We at Audio UX firmly believe in sound’s ability to evoke passion, loyalty and inspiration. We are constantly inspired by musicians of all styles and genres within the ever-growing mosaic of music in the public sphere.
The frenzy and chaos at the top of the music charts sometimes leaves some of the best new albums in the dust. Here are a couple of lesser-known gems to throw onto your Spotify list this Spring.
- Yves Tumor
- "Serpent Music"
Publicly elusive, creatively mysterious and all-around smooth experimental god, Yves Tumor takes us to new heights with last year’s Serpent Music. Prepare to be bathed in a dream-like, atmospheric panorama of sultry, groovy experimental funk and soul.
- Les Halles
Les Halles, moniker of French lo-fi ambient musician, Baptiste Martin brings us another installment of his kaleidoscopic auditory landscapes. This time it’s all pan flutes, tape loops and gentle, noisy synths.
- Julianna Barwick
Julianna Barwick has been killing the vocal-based ambient game since her debut release in 2009. Her latest offering shows off a new, perhaps darker side. Her genius on Will scored her an impressive 8.2 on Pitchfork. She’s certainly not to be missed.
- Andy Shauf
- "The Party"
Andy Shauf, an impossibly unique indie virtuoso gave us his second album last year. The Party - a semi-concept album with lyrics depicting a night of unanticipated social encounters is refreshingly distinct and beautiful. Shauf plays all the instruments (besides the strings), giving it an unrivaled intimacy.
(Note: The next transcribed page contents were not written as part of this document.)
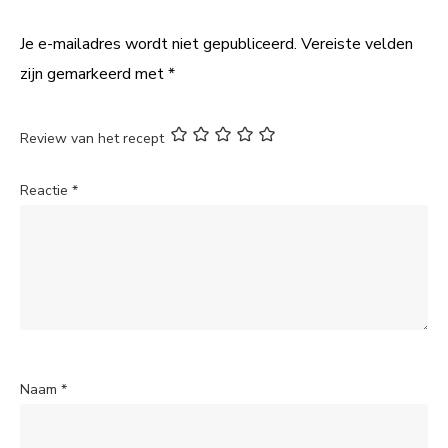
Je e-mailadres wordt niet gepubliceerd.
Vereiste velden
zijn gemarkeerd met
*
Review van het recept
Reactie
*
Naam
*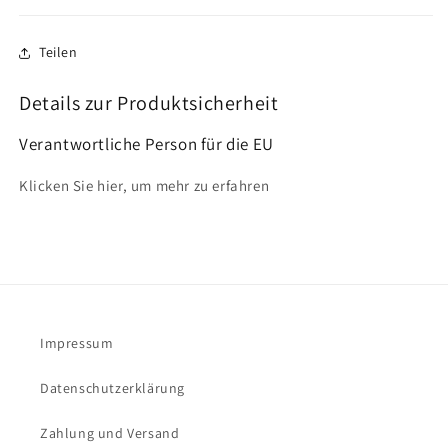
Teilen
Details zur Produktsicherheit
Verantwortliche Person für die EU
Klicken Sie hier, um mehr zu erfahren
Impressum
Datenschutzerklärung
Zahlung und Versand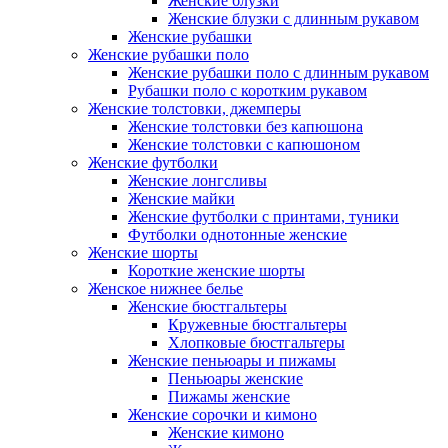
Женские блузки
Женские блузки с длинным рукавом
Женские рубашки
Женские рубашки поло
Женские рубашки поло с длинным рукавом
Рубашки поло с коротким рукавом
Женские толстовки, джемперы
Женские толстовки без капюшона
Женские толстовки с капюшоном
Женские футболки
Женские лонгсливы
Женские майки
Женские футболки с принтами, туники
Футболки однотонные женские
Женские шорты
Короткие женские шорты
Женское нижнее белье
Женские бюстгальтеры
Кружевные бюстгальтеры
Хлопковые бюстгальтеры
Женские пеньюары и пижамы
Пеньюары женские
Пижамы женские
Женские сорочки и кимоно
Женские кимоно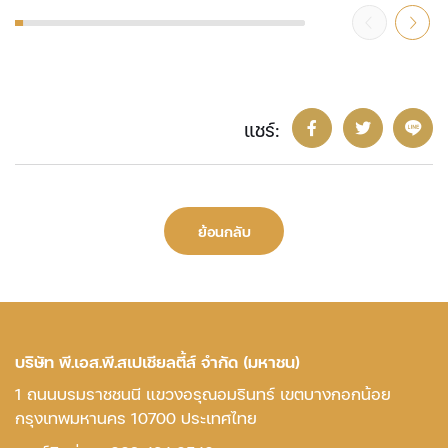
แชร์:
ย้อนกลับ
บริษัท พี.เอส.พี.สเปเชียลตี้ส์ จำกัด (มหาชน)
1 ถนนบรมราชชนนี แขวงอรุณอมรินทร์ เขตบางกอกน้อย
กรุงเทพมหานคร 10700 ประเทศไทย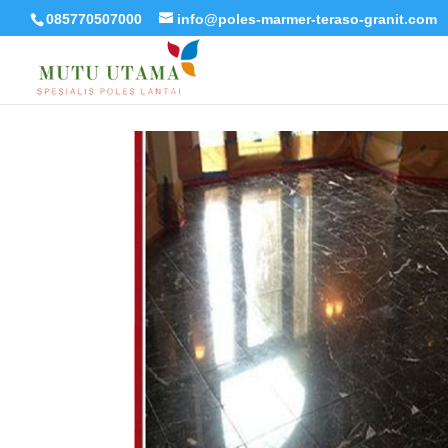
085770507000
info@poles-marmer-teraso-granit.com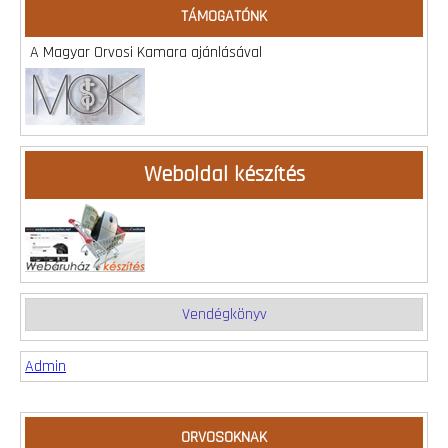
TÁMOGATÓNK
A Magyar Orvosi Kamara ajánlásával
Weboldal készítés
Vendégkönyv
Admin
ORVOSOKNAK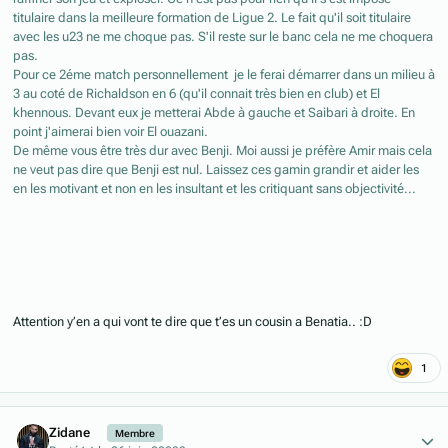
titulaire dans la meilleure formation de Ligue 2. Le fait qu'il soit titulaire
avec les u23 ne me choque pas. S'il reste sur le banc cela ne me choquera
pas.
Pour ce 2éme match personnellement je le ferai démarrer dans un milieu à
3 au coté de Richaldson en 6 (qu'il connait très bien en club) et El
khennous. Devant eux je metterai Abde à gauche et Saibari à droite. En
point j'aimerai bien voir El ouazani.
De même vous être très dur avec Benji. Moi aussi je préfère Amir mais cela
ne veut pas dire que Benji est nul. Laissez ces gamin grandir et aider les
en les motivant et non en les insultant et les critiquant sans objectivité...
Attention y’en a qui vont te dire que t’es un cousin a Benatia..
:D
1
Author stats
Zidane
Membre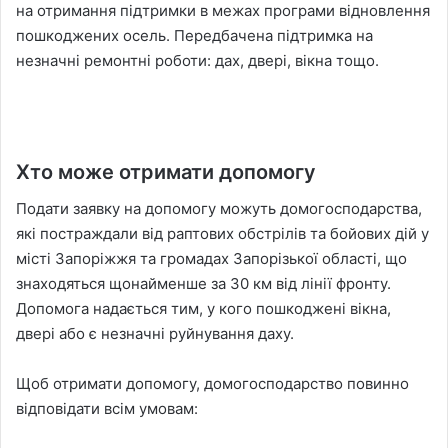
на отримання підтримки в межах програми відновлення
пошкоджених осель. Передбачена підтримка на
незначні ремонтні роботи: дах, двері, вікна тощо.
Хто може отримати допомогу
Подати заявку на допомогу можуть домогосподарства,
які постраждали від раптових обстрілів та бойових дій у
місті Запоріжжя та громадах Запорізької області, що
знаходяться щонайменше за 30 км від лінії фронту.
Допомога надається тим, у кого пошкоджені вікна,
двері або є незначні руйнування даху.
Щоб отримати допомогу, домогосподарство повинно
відповідати всім умовам: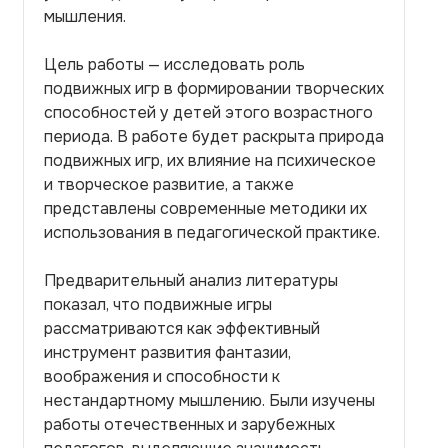
мышления.
Цель работы — исследовать роль
подвижных игр в формировании творческих
способностей у детей этого возрастного
периода. В работе будет раскрыта природа
подвижных игр, их влияние на психическое
и творческое развитие, а также
представлены современные методики их
использования в педагогической практике.
Предварительный анализ литературы
показал, что подвижные игры
рассматриваются как эффективный
инструмент развития фантазии,
воображения и способности к
нестандартному мышлению. Были изучены
работы отечественных и зарубежных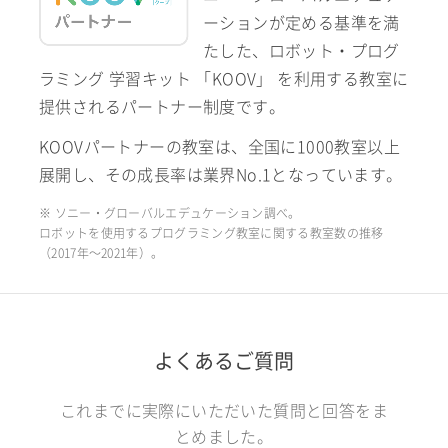
ーションが定める基準を満
たした、ロボット・プログ
ラミング 学習キット 「KOOV」 を利用する教室に
提供されるパートナー制度です。
KOOVパートナーの教室は、全国に1000教室以上
展開し、その成長率は業界No.1となっています。
※ ソニー・グローバルエデュケーション調べ。
ロボットを使用するプログラミング教室に関する教室数の推移
（2017年〜2021年）。
よくあるご質問
これまでに実際にいただいた質問と回答をま
とめました。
- Masayoshi Fujita & Jan Jelinek
German electronic minimalist Jan Jelinek paired up with Japanese vibraphone virtuoso, Masayoshi Fujita for their impressive sophomore release, Schaum. Exoctica has pretty much been in a coma since the late 1960s. However, one could argue that Schaum is an evolution of the once provocative and vibrant genre. Prepared vibraphone and abstract electronic textures wrapped in astral spring reverbs come together to make a modern space age masterpiece.